The narrative should demonstrate or support the following:

  • The encounter is related to the primary reason for home health services.
  • A plan of care has been established and is periodically reviewed by a physician or allowed practitioner.
  • The services are or were furnished while the patient is or was under the care of a physician or allowed practitioner.

Further F2F Guidance

Here are further guidance and clarifications on some complex scenarios on F2F compliance:

  • F2F encounter visits may be done via telehealth with an audio and visual format that allows two-way real-time communication between the provider and the patient. A simple phone call does not count.
  • A completed F2F Certification Statement is not a F2F Encounter. The F2F Encounter includes a comprehensive assessment. Coders must always refer to the F2F encounter note to assign the appropriate primary diagnosis.
  • Ensure that the POC is addressed to the provider that will be signing.
  • Review your referral source because it is critical in determining who is qualified to complete the clinical note and who must sign off on it.
    • If you have a community referral, those allowed to complete the F2F encounter are the physician or the allowed non-physician provider (NP, PA, certified nurse-midwife, or certified nurse specialist).
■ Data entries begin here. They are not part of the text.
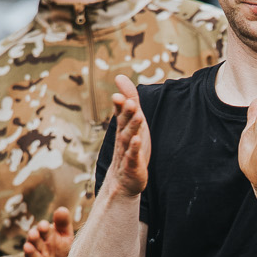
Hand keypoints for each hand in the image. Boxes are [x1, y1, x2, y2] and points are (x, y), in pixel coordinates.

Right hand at [23, 206, 73, 256]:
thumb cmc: (59, 251)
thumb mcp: (64, 237)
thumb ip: (63, 224)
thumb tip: (62, 209)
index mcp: (46, 236)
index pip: (44, 230)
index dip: (44, 228)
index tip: (45, 226)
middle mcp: (39, 247)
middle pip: (35, 241)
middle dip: (34, 237)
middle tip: (34, 234)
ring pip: (32, 255)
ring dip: (30, 251)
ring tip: (28, 247)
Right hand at [108, 74, 151, 197]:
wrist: (124, 180)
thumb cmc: (129, 147)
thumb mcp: (132, 122)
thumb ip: (129, 100)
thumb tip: (119, 76)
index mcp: (123, 127)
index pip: (120, 113)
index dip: (120, 104)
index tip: (118, 94)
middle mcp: (122, 138)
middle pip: (124, 124)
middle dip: (127, 113)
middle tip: (131, 101)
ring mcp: (126, 152)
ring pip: (128, 138)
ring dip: (133, 127)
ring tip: (139, 116)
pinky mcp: (132, 166)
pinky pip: (132, 157)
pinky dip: (134, 149)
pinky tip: (137, 140)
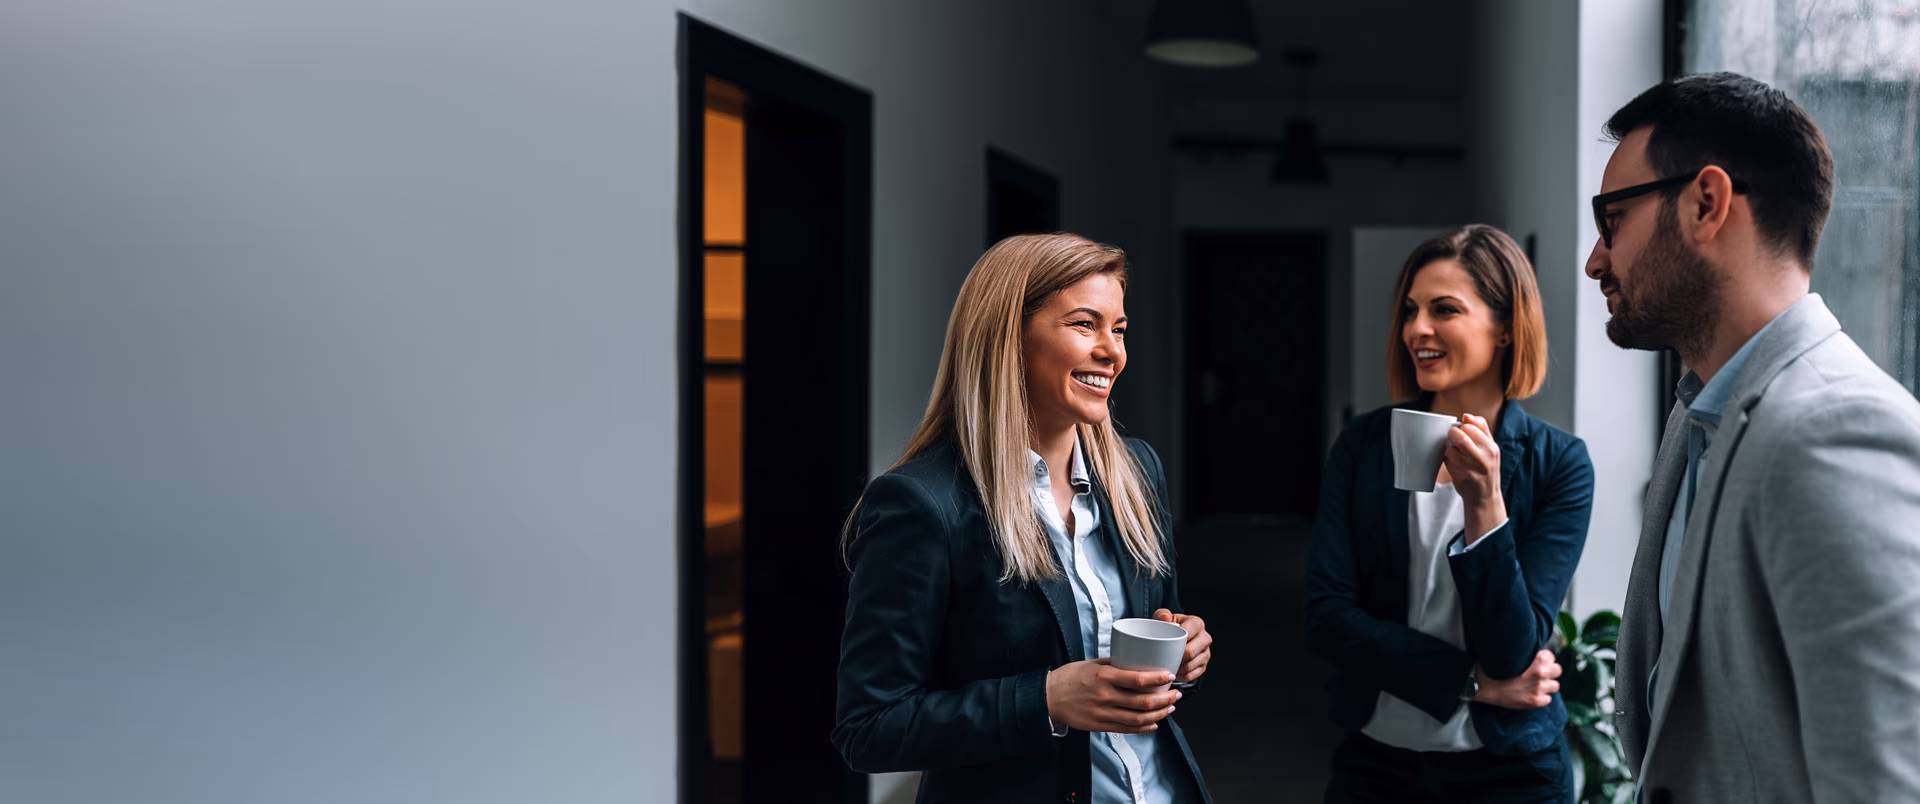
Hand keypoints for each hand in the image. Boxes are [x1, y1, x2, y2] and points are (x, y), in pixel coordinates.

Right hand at [1045, 659, 1180, 733]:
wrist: (1048, 697)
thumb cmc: (1069, 677)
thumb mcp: (1091, 664)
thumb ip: (1113, 665)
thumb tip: (1135, 662)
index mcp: (1104, 677)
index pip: (1138, 679)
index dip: (1157, 678)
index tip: (1169, 675)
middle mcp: (1105, 696)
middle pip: (1143, 702)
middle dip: (1164, 699)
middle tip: (1175, 694)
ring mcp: (1103, 713)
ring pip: (1139, 718)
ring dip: (1158, 714)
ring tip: (1169, 708)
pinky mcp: (1100, 726)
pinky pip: (1127, 729)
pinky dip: (1144, 728)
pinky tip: (1154, 724)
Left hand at [1152, 608, 1211, 682]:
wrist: (1174, 638)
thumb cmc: (1169, 628)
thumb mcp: (1163, 618)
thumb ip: (1162, 614)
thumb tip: (1165, 618)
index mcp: (1197, 623)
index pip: (1189, 633)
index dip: (1177, 641)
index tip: (1166, 645)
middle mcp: (1205, 638)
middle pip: (1190, 652)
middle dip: (1176, 657)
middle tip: (1164, 658)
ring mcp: (1206, 653)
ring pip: (1190, 666)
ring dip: (1177, 668)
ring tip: (1167, 666)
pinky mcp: (1203, 666)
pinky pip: (1191, 675)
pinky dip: (1180, 676)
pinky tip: (1173, 672)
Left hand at [1443, 413, 1505, 538]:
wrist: (1485, 497)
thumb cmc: (1485, 470)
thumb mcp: (1490, 449)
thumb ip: (1481, 430)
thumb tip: (1467, 415)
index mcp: (1492, 448)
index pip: (1471, 426)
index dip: (1463, 427)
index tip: (1463, 432)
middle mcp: (1484, 458)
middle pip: (1460, 436)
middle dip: (1452, 435)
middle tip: (1453, 439)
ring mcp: (1472, 468)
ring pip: (1451, 448)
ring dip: (1449, 449)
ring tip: (1456, 455)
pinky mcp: (1461, 477)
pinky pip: (1447, 461)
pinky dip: (1447, 460)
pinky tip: (1455, 465)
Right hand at [1472, 650, 1560, 708]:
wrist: (1482, 683)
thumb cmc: (1494, 667)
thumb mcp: (1511, 654)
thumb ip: (1527, 654)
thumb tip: (1534, 655)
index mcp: (1538, 659)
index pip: (1551, 657)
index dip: (1544, 659)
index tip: (1538, 662)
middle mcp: (1541, 673)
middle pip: (1558, 670)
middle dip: (1550, 671)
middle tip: (1539, 673)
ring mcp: (1539, 688)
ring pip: (1555, 686)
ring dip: (1547, 685)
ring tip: (1535, 685)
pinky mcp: (1535, 701)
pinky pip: (1548, 699)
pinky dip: (1541, 697)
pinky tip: (1531, 694)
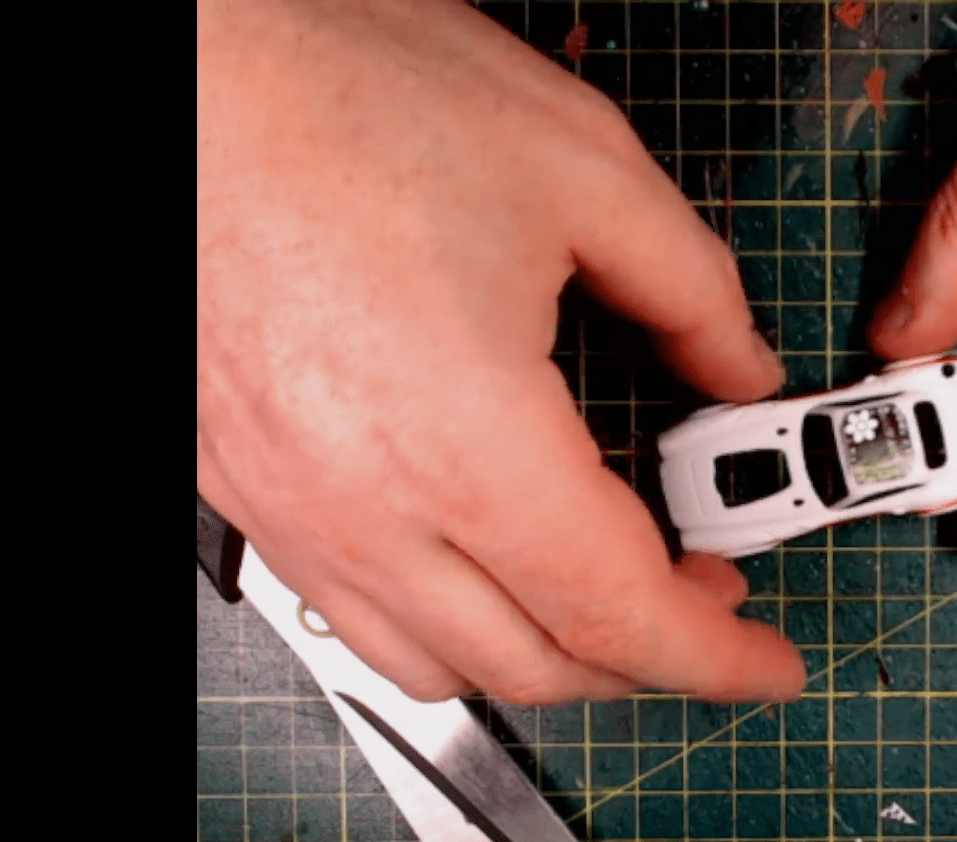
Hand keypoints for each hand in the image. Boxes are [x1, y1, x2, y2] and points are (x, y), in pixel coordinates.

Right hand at [198, 0, 803, 702]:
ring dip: (548, 653)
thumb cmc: (342, 85)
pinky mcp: (245, 482)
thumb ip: (693, 293)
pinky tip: (492, 560)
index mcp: (461, 440)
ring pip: (438, 663)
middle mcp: (360, 504)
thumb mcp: (584, 170)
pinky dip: (449, 623)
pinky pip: (356, 611)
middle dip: (648, 658)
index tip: (768, 665)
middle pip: (535, 664)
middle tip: (714, 593)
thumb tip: (740, 368)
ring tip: (612, 583)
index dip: (715, 658)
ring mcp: (289, 505)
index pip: (616, 611)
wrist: (188, 58)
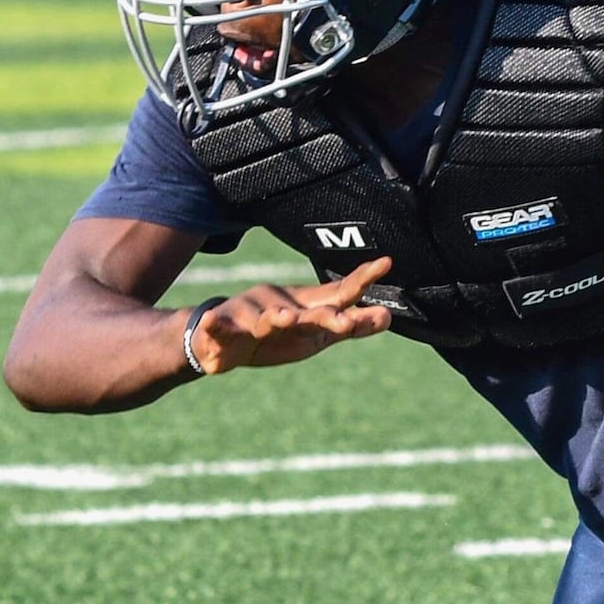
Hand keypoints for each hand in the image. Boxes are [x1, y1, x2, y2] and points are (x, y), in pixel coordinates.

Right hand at [187, 256, 393, 373]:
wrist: (219, 339)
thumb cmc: (276, 334)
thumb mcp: (316, 335)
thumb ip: (350, 326)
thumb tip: (389, 317)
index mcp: (305, 307)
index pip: (339, 293)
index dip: (361, 281)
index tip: (385, 264)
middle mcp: (279, 305)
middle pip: (306, 313)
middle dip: (324, 317)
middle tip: (343, 322)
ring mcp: (248, 315)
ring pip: (263, 319)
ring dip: (274, 319)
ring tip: (284, 319)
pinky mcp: (219, 329)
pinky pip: (217, 327)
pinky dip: (216, 327)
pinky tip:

It must be signed by the same physician or provider.
    • If you have an acute or post-acute facility referral, the facility physician or their non-physician provider can complete the F2F encounter. The SOC and POC may be signed by the same person with the acknowledgment from the certifying provider that they have properly reviewed the encounter.

Staying on Top of Compliance Standards

As a requirement for payment, getting everything right in documenting F2F encounters is very crucial, yet it can be tricky. Aside from your intake team, your QA and coding partner should help review your F2F compliance.

Furthermore, making sure all Medicare guidelines and CMS standards are accurately covered in your documentation can be overwhelming. One way to alleviate this burden is to outsource your clinical back-office functions—including documentation compliance—to a specialized team. This way, you can focus your efforts on aspects that drive growth, such as improving patient care, in-house clinical staffing, and pursuing more patient referrals.